How would you rate Lentil Soup With Greens and Rice?
Leave a Review
Reviews (8)
Back to TopDelicious recipe. If you truly want soup and not something that leans casserole, don’t cook the rice in with everything else - cook it on its own, in veg broth if you want to infuse a little more flavor into the rice itself, then put a portion in the bottom of the soup bowls.
AmyQ
5/2/2024
This dish was easy to make and had very good flavor and is hearty. However, the rice, which is added at the same time as the lentils, cooks for too long and becomes mushy in the dish. Next time I would either add the rice just 15 minutes before serving or would cook rice separately. This recipe has the rice simmering for 30 minutes which I found too much.
Anonymous
Grand Rapids
3/31/2024
A great pantry recipe that still feels fresh. The consistency was closer to a stew than a soup, but I liked it so I didn’t add more than the six cups of water and four of broth that the recipe called for. Cooking the onions until they were frizzled were key. It gave it a great depth of flavor. Definitely made way more than four servings but it’ll freeze easily.
Anonymous
3/24/2024
This is good. I used fresh spinach because that’s what I had and had to opt for brown lentils for the same reason. I think green will work better next time as they hold their shape during cooking.

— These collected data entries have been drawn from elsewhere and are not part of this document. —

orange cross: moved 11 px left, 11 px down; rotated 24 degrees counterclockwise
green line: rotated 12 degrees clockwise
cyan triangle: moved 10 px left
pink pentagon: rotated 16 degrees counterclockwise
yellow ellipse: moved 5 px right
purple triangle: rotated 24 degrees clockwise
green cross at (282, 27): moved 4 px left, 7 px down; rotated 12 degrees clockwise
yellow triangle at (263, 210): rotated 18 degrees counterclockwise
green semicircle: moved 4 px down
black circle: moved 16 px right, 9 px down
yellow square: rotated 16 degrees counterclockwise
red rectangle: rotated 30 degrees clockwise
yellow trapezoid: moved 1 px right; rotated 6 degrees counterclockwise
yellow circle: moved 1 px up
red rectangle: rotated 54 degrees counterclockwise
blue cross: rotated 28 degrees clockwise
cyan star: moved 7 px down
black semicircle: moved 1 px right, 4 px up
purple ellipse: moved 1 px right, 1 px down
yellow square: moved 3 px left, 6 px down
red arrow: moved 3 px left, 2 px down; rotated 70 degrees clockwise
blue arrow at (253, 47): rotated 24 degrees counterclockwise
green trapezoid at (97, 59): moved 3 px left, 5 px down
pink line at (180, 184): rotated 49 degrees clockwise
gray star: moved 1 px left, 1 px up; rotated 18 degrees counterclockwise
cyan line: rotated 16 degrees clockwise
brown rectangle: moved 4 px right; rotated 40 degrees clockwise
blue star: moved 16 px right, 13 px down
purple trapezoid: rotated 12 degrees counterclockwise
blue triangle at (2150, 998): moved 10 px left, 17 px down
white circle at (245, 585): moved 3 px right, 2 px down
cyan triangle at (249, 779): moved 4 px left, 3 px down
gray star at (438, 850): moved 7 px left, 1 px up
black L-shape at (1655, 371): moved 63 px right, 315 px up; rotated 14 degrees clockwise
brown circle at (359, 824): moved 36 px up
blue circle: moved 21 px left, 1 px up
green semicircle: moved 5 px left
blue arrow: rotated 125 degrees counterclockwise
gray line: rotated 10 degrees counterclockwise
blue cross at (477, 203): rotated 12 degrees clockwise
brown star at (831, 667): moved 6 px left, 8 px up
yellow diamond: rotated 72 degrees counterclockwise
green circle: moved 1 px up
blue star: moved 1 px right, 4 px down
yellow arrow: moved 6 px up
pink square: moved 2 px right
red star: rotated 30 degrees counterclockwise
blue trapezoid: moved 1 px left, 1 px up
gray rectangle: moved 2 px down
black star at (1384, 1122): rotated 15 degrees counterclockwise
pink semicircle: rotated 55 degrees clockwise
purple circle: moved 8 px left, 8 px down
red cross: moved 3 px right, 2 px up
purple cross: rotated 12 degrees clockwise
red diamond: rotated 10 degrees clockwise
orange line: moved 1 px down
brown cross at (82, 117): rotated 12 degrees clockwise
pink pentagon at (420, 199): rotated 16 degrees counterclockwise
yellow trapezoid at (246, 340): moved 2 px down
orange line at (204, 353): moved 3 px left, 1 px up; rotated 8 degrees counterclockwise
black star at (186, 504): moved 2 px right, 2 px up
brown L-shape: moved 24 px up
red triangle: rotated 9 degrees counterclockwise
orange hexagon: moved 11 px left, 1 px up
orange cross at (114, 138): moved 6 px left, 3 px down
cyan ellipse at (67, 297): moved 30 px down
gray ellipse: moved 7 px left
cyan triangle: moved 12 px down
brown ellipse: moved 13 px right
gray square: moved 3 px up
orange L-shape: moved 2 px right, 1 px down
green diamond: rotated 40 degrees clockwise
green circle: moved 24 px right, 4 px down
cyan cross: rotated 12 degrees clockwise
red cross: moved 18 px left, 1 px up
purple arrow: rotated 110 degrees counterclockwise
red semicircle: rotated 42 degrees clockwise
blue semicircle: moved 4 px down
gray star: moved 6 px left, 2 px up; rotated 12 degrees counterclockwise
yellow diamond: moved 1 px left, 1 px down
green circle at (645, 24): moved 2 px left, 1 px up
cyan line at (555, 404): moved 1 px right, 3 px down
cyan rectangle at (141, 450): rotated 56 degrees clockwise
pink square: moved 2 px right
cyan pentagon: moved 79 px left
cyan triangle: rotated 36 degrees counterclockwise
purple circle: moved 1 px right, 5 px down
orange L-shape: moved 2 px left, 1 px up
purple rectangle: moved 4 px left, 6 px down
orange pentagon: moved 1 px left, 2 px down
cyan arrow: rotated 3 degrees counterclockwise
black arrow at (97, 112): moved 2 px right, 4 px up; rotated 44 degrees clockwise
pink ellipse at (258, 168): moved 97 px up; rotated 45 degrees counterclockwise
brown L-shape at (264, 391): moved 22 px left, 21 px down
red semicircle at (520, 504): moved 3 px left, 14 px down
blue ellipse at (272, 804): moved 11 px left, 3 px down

Do not skip the butter knob at the end. Splash citrus is great, and also add a little bit of olive oil. Suspect I will have to add more liquid when I reheat this. Also, will add more spinach.
Glory
NJ
3/23/2024
Fantastic recipe - the ingredients sounded like a good combination, but it’s tastier than I would have imagined. Cooking the spinach & herbs separately kept the flavors from getting lost. I meal prepped it for lunch and was in a hurry to eat the first day - I didn’t have time to mix up the yogurt sauce and instead used plain whole milk Greek yogurt; it was still delicious!
Anonymous
Atlanta, GA
3/20/2024
This is a very delicious, simple and chic recipe. The blend of savory spices with citrus made this dish very exciting for such an easy meal. It was not as soupy as I expected considering the total 10 cups of liquid required (yay!). I added shredded chicken breasts towards the end for protein and it gave me 6 total servings. The yogurt mixture was the perfect topping!
Chef Gabò
Seattle, WA
3/19/2024
I was nervous about how this was going to turn out. My husband hates cumin, but I was looking for something vegetarian. The flavor was amazing. Don’t skip the yogurt sauce. It really added to the flavor of the soup. I had so many leftovers, I was able to share with a friend after my husband and son had seconds. I will definitely make this again. The only change I made was to use fresh spinach.